Feeling ‘Unsafe’ in Online Spaces: Young Peoples' Perspectives on Online Harms and Online Safety

  • Panel
  • Grande Halle
  • Thursday 22.05 — 14:15 - 15:30

Organising Institution

European Digital Rights (EDRi)

Europe

The EDRi network is a dynamic and resilient collective of 50+ NGOs, experts, advocates and academics working to defend and advance digital rights across the continent. For 20+ years, it has served as the backbone of the digital rights movement and has achieved landmark successes in digital rights in Europe. EDRi‘s mission is to challenge private and state actors who abuse their power to control or manipulate the public. We do so by advocating for robust and enforced laws, informing and mobilising people, promoting a healthy and accountable technology market, and building a movement of organisations and individuals committed to digital rights and freedoms in a connected world.
  • Academic 1
  • Business 1
  • Policy 4
From blanket bans to mandatory age verification systems, ‘silver bullet’ solutions have been on the rise to protect minors in online spaces. While these reactive measures are rapidly being adopted in the EU and many parts of the world, they often gloss over the harmful impacts these measures have on the rights of children and adults, including the right to privacy, participation, non-discrimination and access to information. These 'mitigating' measures, which are privacy-invasive and exclusionary, are often based on normative assumptions of the harms and risks young people encounter—harms and risks that are far more complex than what these stop-gap solutions can address.

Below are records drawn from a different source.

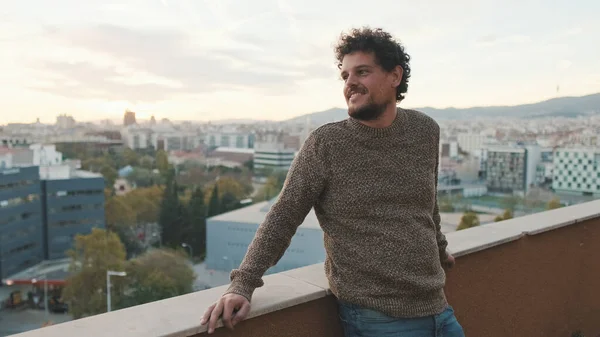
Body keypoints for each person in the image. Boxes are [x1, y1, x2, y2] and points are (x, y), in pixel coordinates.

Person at [201, 27, 465, 336]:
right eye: (345, 76)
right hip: (375, 318)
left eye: (362, 72)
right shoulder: (327, 144)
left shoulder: (425, 130)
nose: (350, 83)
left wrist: (439, 247)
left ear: (395, 76)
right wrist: (242, 284)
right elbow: (283, 216)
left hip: (438, 306)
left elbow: (425, 203)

In this panel, we take a step back and look at research, evidence and lived experiences to explore what it really means to feel (un)safe in online spaces at different ages and from different positionalities.

Questions to be answered

  1. What are the actual, everyday harms that young people and people with marginalised identities encounter in online spaces?
  2. What are the proactive, holistic approaches we can take to address these harms?
  3. How can we better understand the harms and risks of online spaces from the various, diverse perspectives of young people?
  4. How can this help us work towards better online spaces where young people and adults alike feel safe, empowered and heard?

Moderator

Yassine Chagh

IGLYO - International

Yassine Chagh is a human rights activist currently serving as Chair of IGLYO and Anti-Racism Panel Coordinator, as well as Project Coordinator at Queerstion. Their work focuses on a wide range of issues, including Refugee and Migrant rights, Peacebuilding, Digital Rights, Anti-Racism, and Decolonisation—particularly challenging white saviourism, white supremacy, and tokenistic approaches both within the LGBTQIA+ community and beyond. Yassine’s expertise is rooted in lived experiences as an Indigenous, migrant, and Black/person of colour, as well as through active engagement with various local and global organisations and platforms such as UNFICYP, UNHCR, WOMEN WIN, European Youth Forum and more.

Speaker

Rita Costa Cots

Build Up - Spain

Rita is a digital peacebuilder currently working at Build Up, and a performance artist at heart. At Build Up, she has designed and implemented training for young people to develop digital peacebuilding skills, conducted participatory processes of social media analysis in different contexts in the West Africa region to understand polarization and intimidation online, and has advised institutions on how to integrate digital harm in their conflict analysis frameworks. Before Build Up, she collaborated with a CSO working on psychosocial and legal support to refugees and migrants and co-led an anti-racist initiative between universities in the Netherlands.

Speaker

Manon Baert

5Rights Foundation - Belgium

Manon Baert is the Senior EU Affairs Officer at 5Rights Foundation. 5Rights advocating for a better digital world for children, by design and by default at European level. She has worked on previously worked in EU affairs within a non-profit and a consultancy, focusing on human rights and sustainability, as well as at the EU Delegation to the Council of Europe, where she followed the negotiations for EU accession to the ECHR and on the Convention on AI. Manon graduated from the College of Europe and holds a LLM from Maastricht University.

Speaker

Stefi Richani

Equinox Initiative for Racial Justice - Belgium

Equinox is a queer, feminist, racial justice organisation working towards societies of care, not control. Our goal is to shift power, policies and resources away from punitive and discriminatory policies harming marginalised communities and toward societies of care. Stefi (Advocacy Lead) is a Brussels-based policy analyst working across racial justice, migration, digital and gender issues.

Speaker

Luísa Franco Machado

Equilabs - Brazil

Luísa Franco Machado is an award-winning digital policy expert and founder of EquiLabs, a Global Majority-centered digital rights laboratory advancing intersectional feminist approaches to AI and data governance. A UN-appointed Young Leader for the SDGs and a Rising Star on Apolitical’s Government AI 100, she has led work and research on ethical AI and data policy with institutions such as OECD.AI, UN, GIZ, LSE, Sciences Po, and governments around the world.